I say it often: I love divorce. This stance comes mostly from my positive personal experience both as a child of divorced parents and an ex-wife. I’ve listened to plenty of conflicting opinions, and I’ve heard lots of horror stories. Still, I love divorce because I know it can be a solution for families in crisis.
It’s not often that I feel emotionally triggered around the topic. I frequently refer to my parents’ divorce and the benefits that came from it. I believe it was one of the best things to happen in my family. I think of myself as a well-adjusted adult who learned a lot from the experiences of my childhood. I never wished my parents would reconcile. I don’t feel damaged. I’m not devastated because my family doesn’t resemble some cookie-cutter image of what I’m supposed to believe a family is supposed to look like.

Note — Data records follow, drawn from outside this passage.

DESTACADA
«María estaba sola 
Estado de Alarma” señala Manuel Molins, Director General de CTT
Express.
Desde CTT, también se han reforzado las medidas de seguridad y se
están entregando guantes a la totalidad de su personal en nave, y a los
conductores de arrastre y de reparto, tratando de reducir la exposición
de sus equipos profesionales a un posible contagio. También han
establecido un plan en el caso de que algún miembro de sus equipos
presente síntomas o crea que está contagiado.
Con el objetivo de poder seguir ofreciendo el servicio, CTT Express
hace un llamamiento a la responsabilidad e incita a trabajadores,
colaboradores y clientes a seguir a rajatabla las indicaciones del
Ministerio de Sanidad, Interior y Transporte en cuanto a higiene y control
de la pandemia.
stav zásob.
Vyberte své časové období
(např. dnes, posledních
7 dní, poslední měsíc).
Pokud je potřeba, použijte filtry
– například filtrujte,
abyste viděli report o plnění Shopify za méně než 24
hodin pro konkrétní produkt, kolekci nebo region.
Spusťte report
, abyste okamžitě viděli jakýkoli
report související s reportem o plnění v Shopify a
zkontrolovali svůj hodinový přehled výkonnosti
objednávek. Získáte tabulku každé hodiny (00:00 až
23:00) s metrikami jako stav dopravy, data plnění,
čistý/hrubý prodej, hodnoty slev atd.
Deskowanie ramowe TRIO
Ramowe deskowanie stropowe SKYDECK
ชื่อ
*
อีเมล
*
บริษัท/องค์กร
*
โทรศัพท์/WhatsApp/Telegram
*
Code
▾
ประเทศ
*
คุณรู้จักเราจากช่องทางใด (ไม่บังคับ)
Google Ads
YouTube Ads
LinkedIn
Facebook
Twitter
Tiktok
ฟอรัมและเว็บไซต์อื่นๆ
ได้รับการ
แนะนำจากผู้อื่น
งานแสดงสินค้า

But, yesterday, I saw this:
And I felt sad. It wasn’t my parents’ divorce, specifically, that precludes me from enjoying this idyllic fantasy. In fact, for several years of my adult life, the above scenario was my reality. I didn’t live at home anymore, but I still had a key. And I didn’t think twice about helping myself to a snack.
Then my mom moved away… and then she got married. She married a man who’d been part of her life, but not mine. They live in a small town I’d never heard of prior to their relationship. My mother’s house has never been my home. When I visit, I knock on the front door, because that’s what guests do.

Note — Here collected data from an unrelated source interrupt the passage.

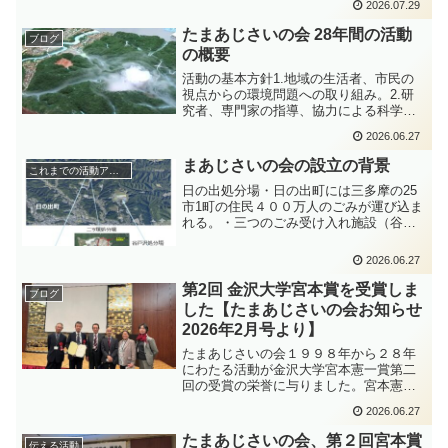
2026.07.29
と存じます。これまでの熱意の集積を新
しい方向へ展開する、期待に満ちた総会
たまあじさいの会 28年間の活動
ブログ
です。当会は、日の出...
の概要
活動の基本方針1.地域の生活者、市民の
視点からの環境問題への取り組み。2.研
究者、専門家の指導、協力による科学的
な調査活動の取り組み。3.調査活動の内
2026.06.27
容や結果及び成果の公開･公表。●第１次
活動（1998年4月～２００２年6月）最終
まあじさいの会の設立の背景
これまでの活動アーカイブ
処分場から...
日の出処分場・日の出町には三多摩の25
市1町の住民４００万人のごみが運び込ま
れる。・三つのごみ受け入れ施設（谷戸
沢処分場・二ツ塚処分場・エコセメント
化施設）は青梅市との境の山地にある。
2026.06.27
日の出処分場周辺の環境汚染・１９９８
年当時ごみ処分場周辺...
第2回 金沢大学宮本賞を受賞しま
ブログ
した【たまあじさいの会お知らせ
2026年2月号より】
たまあじさいの会１９９８年から２８年
にわたる活動が金沢大学宮本憲一賞第二
回の受賞の栄誉に与りました。宮本憲一
先生は財政学・地域経済学・環境経済
2026.06.27
学・公共政策学を専門とされ、日本の公
害研究・環境経済学のパイオニアであ
たまあじさいの会、第２回宮本賞
伝える活動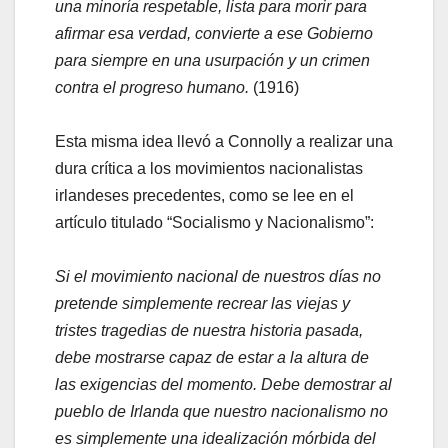
una minoría respetable, lista para morir para
afirmar esa verdad, convierte a ese Gobierno
para siempre en una usurpación y un crimen
contra el progreso humano.
(1916)
Esta misma idea llevó a Connolly a realizar una
dura crítica a los movimientos nacionalistas
irlandeses precedentes, como se lee en el
artículo titulado “Socialismo y Nacionalismo”:
Si el movimiento nacional de nuestros días no
pretende simplemente recrear las viejas y
tristes tragedias de nuestra historia pasada,
debe mostrarse capaz de estar a la altura de
las exigencias del momento. Debe demostrar al
pueblo de Irlanda que nuestro nacionalismo no
es simplemente una idealización mórbida del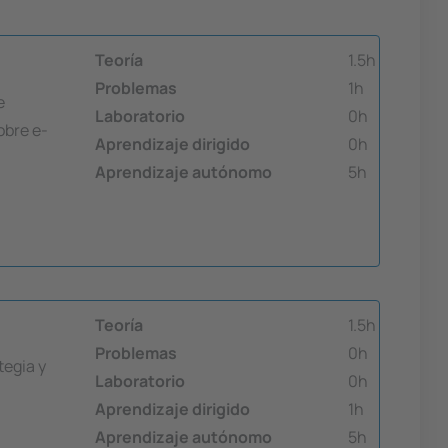
Teoría
1.5h
Problemas
1h
e
Laboratorio
0h
obre e-
Aprendizaje dirigido
0h
Aprendizaje autónomo
5h
Teoría
1.5h
Problemas
0h
tegia y
Laboratorio
0h
Aprendizaje dirigido
1h
Aprendizaje autónomo
5h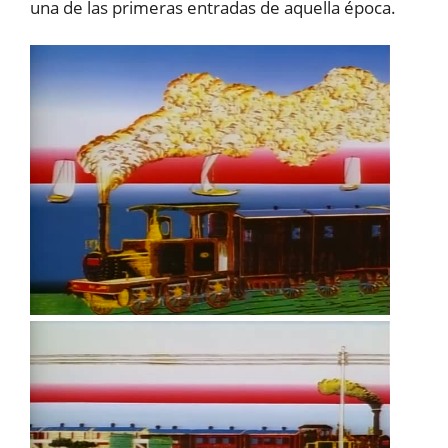
una de las primeras entradas de aquella época.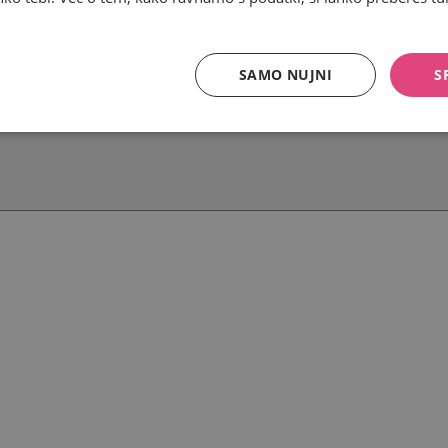
SAMO NUJNI
S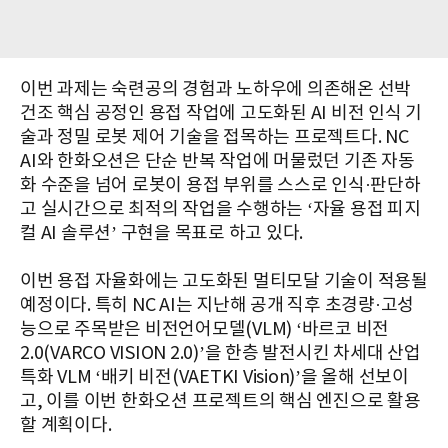
이번 과제는 숙련공의 경험과 노하우에 의존해온 선박
건조 핵심 공정인 용접 작업에 고도화된 AI 비전 인식 기
술과 정밀 로봇 제어 기술을 접목하는 프로젝트다. NC
AI와 한화오션은 단순 반복 작업에 머물렀던 기존 자동
화 수준을 넘어 로봇이 용접 부위를 스스로 인식·판단하
고 실시간으로 최적의 작업을 수행하는 ‘자율 용접 피지
컬 AI 솔루션’ 구현을 목표로 하고 있다.
이번 용접 자율화에는 고도화된 멀티모달 기술이 적용될
예정이다. 특히 NC AI는 지난해 공개 직후 초경량·고성
능으로 주목받은 비전언어모델(VLM) ‘바르코 비전
2.0(VARCO VISION 2.0)’을 한층 발전시킨 차세대 산업
특화 VLM ‘배키 비전(VAETKI Vision)’을 올해 선보이
고, 이를 이번 한화오션 프로젝트의 핵심 엔진으로 활용
할 계획이다.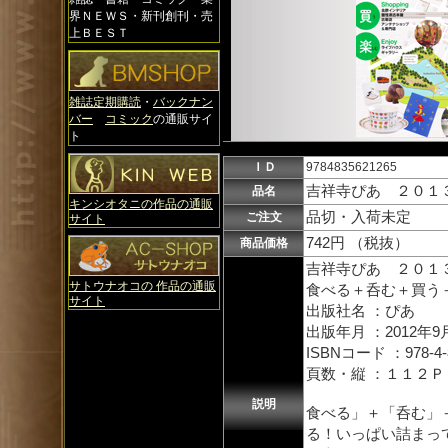
界ＮＥＷＳ・新刊創刊・売
上ＢＥＳＴ
雑誌定期購読
・
バックナン
バー
コミック
の通販サイ
ト
ＩＤ
9784835621265
吉祥寺ぴあ ２０１
品名
キンシオタニの作品の通販
品切・入荷未定
ご注文
サイト
742円 （税抜）
商品価格
吉祥寺ぴあ ２０１
サトウナオコの 作品の通販
食べる＋呑む＋買う
サイト
出版社名 ：ぴあ
出版年月 ：2012年9
ISBNコード ：978-4-83
頁数・縦 ：１１２
説明
食べる」＋「呑む」
る！いっぱい詰まってま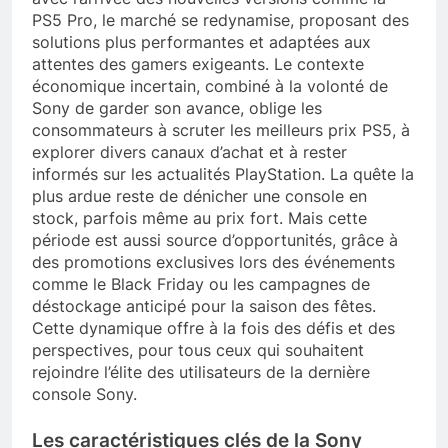
PS5 Pro, le marché se redynamise, proposant des
solutions plus performantes et adaptées aux
attentes des gamers exigeants. Le contexte
économique incertain, combiné à la volonté de
Sony de garder son avance, oblige les
consommateurs à scruter les meilleurs prix PS5, à
explorer divers canaux d’achat et à rester
informés sur les actualités PlayStation. La quête la
plus ardue reste de dénicher une console en
stock, parfois même au prix fort. Mais cette
période est aussi source d’opportunités, grâce à
des promotions exclusives lors des événements
comme le Black Friday ou les campagnes de
déstockage anticipé pour la saison des fêtes.
Cette dynamique offre à la fois des défis et des
perspectives, pour tous ceux qui souhaitent
rejoindre l’élite des utilisateurs de la dernière
console Sony.
Les caractéristiques clés de la Sony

It seems I hadn’t really thought about it until now. Before reading those words, I’d lived day after day, blissfully ignorant to any sense of loss. But… I guess divorce did, indirectly, leave a void in my life. I no longer have that same sense of home.
This bittersweet nostalgic longing isn’t going to change my opinion of divorce, of course. However, it might have made me a just a little bit softer.